Working with Xid Errors#

Viewing Xid Messages#

Under Linux, the Xid error messages are logged in the kernel log buffer, and depending on Linux distribution these are typically logged to journal and flushed to files, such as /var/log/messages or /var/log/syslog.

Grep for “NVRM: Xid” to find all the Xid messages.

The following is an example of a Xid string:

[...] NVRM: GPU at 0000:03:00: GPU-b850f46d-d5ea-c752-ddf3-c4453e44d3f7
[...] NVRM: Xid (0000:03:00): 14, Channel 00000001
  • The first Xid in the log file is preceded by a line that contains the GPU GUID and device IDs.

In the above example:

  • “GPU-b850f46d-d5ea-c752-ddf3-c4453e44d3f7” is the GUID, a globally unique, immutable identifier for each GPU.

  • Each subsequent Xid line contains the device ID, the Xid error, and information about the Xid.

    In the above example:

    • “0000:03:00” is the PCI Express bus, device, and function ID.

    • “14” is the Xid error identifier.

    • “Channel 00000001” is data specific to that Xid error.

Tools that Provide Additional Information about Xid Errors#

NVIDIA provides three additional tools that may be helpful when dealing with Xid errors.

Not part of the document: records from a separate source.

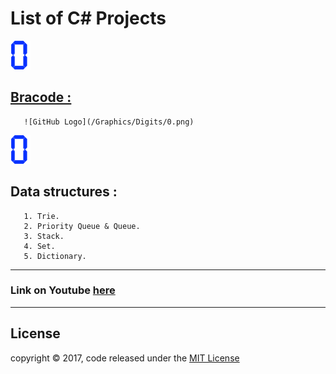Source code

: # List of C# Projects
 ![Bracode :](/Graphics/Digits/0.png)

## [Bracode :](/Graphics/Digits/0.png)
       ![GitHub Logo](/Graphics/Digits/0.png)
       
![Github logo](/Graphics/Digits/0.png)

## Data structures :
       1. Trie.
       2. Priority Queue & Queue.
       3. Stack.
       4. Set.
       5. Dictionary.
---
### Link on Youtube [here](https://www.youtube.com/watch?v=1DyJ6NtVp3k&t=1s)
---
## License
copyright © 2017, code released under the [MIT License](LICENSE)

  • nvidia-smi is a command-line program that installs with the NVIDIA driver. It reports basic monitoring and configuration data about each GPU in the system. nvidia-smi can list ECC error counts (Xid 48), indicate if a power cable is unplugged (Xid 54), or provide any applicable GPU Recovery Action (Xid 154), among other things. Please see the nvidia-smi main page for more information. Run nvidia-smi -q for basic output.

  • NVIDIA Data Center GPU Manager (DCGM) is a suite of tools for managing and monitoring NVIDIA datacenter GPUs in cluster environments. It includes active health monitoring, comprehensive diagnostics, system alerts, and governance policies including power and clock management. DCGM diagnostics is a health checking tool that can check for basic GPU health, including the presence of ECC errors, PCIe problems, bandwidth issues, and general problems with running CUDA programs.

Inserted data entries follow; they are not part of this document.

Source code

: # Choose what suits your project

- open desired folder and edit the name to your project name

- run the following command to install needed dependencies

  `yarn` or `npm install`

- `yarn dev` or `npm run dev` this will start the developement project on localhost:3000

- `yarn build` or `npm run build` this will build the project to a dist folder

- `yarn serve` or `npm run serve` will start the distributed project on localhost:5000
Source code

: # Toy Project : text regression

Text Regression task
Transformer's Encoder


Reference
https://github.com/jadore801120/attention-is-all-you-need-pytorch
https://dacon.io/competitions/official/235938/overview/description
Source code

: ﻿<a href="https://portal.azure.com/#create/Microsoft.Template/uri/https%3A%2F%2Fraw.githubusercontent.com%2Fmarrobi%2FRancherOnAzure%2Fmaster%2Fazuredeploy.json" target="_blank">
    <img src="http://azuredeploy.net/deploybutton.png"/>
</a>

    DCGM is documented and downloadable at https://developer.nvidia.com/dcgm

  • nvidia-bug-report.sh is a script that installs with the NVIDIA driver. It collects debug logs and command outputs from the system, including kernel logs and logs collected by the NVIDIA driver itself. The command should be run as root:

    sudo nvidia-bug-report.sh
    

    The output of this tool is a single compressed text file, nvidia-bug-report.log.gz, that can be included when reporting problems to NVIDIA.

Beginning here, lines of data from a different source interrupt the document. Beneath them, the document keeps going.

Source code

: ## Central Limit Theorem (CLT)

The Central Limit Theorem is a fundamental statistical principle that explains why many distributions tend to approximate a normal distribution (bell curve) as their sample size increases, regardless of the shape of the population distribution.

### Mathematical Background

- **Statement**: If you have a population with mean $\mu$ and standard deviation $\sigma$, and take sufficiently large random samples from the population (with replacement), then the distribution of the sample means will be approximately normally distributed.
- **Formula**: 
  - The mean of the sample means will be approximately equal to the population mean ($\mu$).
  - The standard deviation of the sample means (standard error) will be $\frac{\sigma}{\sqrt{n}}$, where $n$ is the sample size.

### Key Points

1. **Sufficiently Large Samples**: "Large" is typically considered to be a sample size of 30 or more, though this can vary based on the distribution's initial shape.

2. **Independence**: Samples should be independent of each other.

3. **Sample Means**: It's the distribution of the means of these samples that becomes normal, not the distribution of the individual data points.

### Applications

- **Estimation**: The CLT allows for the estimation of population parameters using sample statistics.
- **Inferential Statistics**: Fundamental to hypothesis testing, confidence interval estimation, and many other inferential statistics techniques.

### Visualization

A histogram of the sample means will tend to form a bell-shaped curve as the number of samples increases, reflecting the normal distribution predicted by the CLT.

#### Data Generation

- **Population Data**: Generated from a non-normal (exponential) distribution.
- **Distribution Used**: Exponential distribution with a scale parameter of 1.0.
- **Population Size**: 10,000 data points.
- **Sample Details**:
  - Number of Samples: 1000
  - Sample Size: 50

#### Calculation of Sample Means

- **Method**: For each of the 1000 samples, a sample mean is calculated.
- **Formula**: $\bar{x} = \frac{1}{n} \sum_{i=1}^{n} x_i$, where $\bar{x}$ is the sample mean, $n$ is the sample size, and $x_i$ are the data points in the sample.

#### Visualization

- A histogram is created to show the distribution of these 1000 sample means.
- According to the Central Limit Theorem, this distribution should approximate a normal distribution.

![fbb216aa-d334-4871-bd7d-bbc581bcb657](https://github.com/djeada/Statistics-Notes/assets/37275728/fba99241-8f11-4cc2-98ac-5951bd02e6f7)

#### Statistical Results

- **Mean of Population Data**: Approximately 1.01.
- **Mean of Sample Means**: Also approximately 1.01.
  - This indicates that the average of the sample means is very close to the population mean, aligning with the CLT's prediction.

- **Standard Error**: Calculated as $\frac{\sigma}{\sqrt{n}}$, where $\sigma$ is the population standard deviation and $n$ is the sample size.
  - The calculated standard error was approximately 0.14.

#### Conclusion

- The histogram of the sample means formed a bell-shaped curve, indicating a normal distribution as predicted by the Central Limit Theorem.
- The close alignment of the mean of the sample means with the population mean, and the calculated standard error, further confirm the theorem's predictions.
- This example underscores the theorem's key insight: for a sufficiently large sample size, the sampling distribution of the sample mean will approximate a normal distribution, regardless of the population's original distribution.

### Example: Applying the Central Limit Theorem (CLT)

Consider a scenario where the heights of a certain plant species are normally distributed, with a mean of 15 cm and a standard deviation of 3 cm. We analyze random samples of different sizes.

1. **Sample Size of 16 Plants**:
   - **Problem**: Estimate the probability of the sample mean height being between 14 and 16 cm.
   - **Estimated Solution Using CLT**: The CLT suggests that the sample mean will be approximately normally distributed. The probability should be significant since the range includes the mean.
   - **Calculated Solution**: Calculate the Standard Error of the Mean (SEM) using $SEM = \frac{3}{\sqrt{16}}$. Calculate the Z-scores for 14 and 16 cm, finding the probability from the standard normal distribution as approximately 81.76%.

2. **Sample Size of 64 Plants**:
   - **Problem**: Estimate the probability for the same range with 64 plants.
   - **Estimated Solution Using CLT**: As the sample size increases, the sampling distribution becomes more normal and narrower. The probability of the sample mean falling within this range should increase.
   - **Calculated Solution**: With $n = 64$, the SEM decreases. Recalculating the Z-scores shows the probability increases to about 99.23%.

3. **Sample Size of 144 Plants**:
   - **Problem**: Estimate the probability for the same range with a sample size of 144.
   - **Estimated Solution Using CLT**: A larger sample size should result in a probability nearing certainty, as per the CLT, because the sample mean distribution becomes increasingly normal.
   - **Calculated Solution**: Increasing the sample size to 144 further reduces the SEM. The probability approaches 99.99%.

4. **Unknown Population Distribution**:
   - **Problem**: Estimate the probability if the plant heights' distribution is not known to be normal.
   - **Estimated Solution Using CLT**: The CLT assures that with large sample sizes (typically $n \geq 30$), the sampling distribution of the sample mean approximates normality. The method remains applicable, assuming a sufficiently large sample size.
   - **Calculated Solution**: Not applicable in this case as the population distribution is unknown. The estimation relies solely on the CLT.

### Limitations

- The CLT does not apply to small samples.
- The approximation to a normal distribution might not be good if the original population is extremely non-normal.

    nvidia-bug-report.sh will typically run quickly, but in rare cases may run slowly. Allow up to one hour for it to complete. If the command remains hung, run the command with additional arguments as:

    nvidia-bug-report.sh --safe-mode --extra-system-data
    

    This will collect alternative logs, in such a way that it should avoid common causes of hangs during debug collection.

Analyzing Xid Errors#

The following table lists the recommended actions to take for various issues encountered.

Issue

Recommended Action

Suspected User Programming Issues

Run the debugger tools. Refer to the Compute Sanitizer “memcheck” tool and CUDA-GDB documentation.

Suspected Hardware Problems

Contact the hardware vendor. They can run through their hardware diagnostic process.

Suspected Driver Problems

File a bug with NVIDIA, including output of the command nvidia-bug-report.sh. Refer to the document GPU Debug Guidelines for guidance on gathering additional information to provide to NVIDIA and troubleshooting common Xid causes.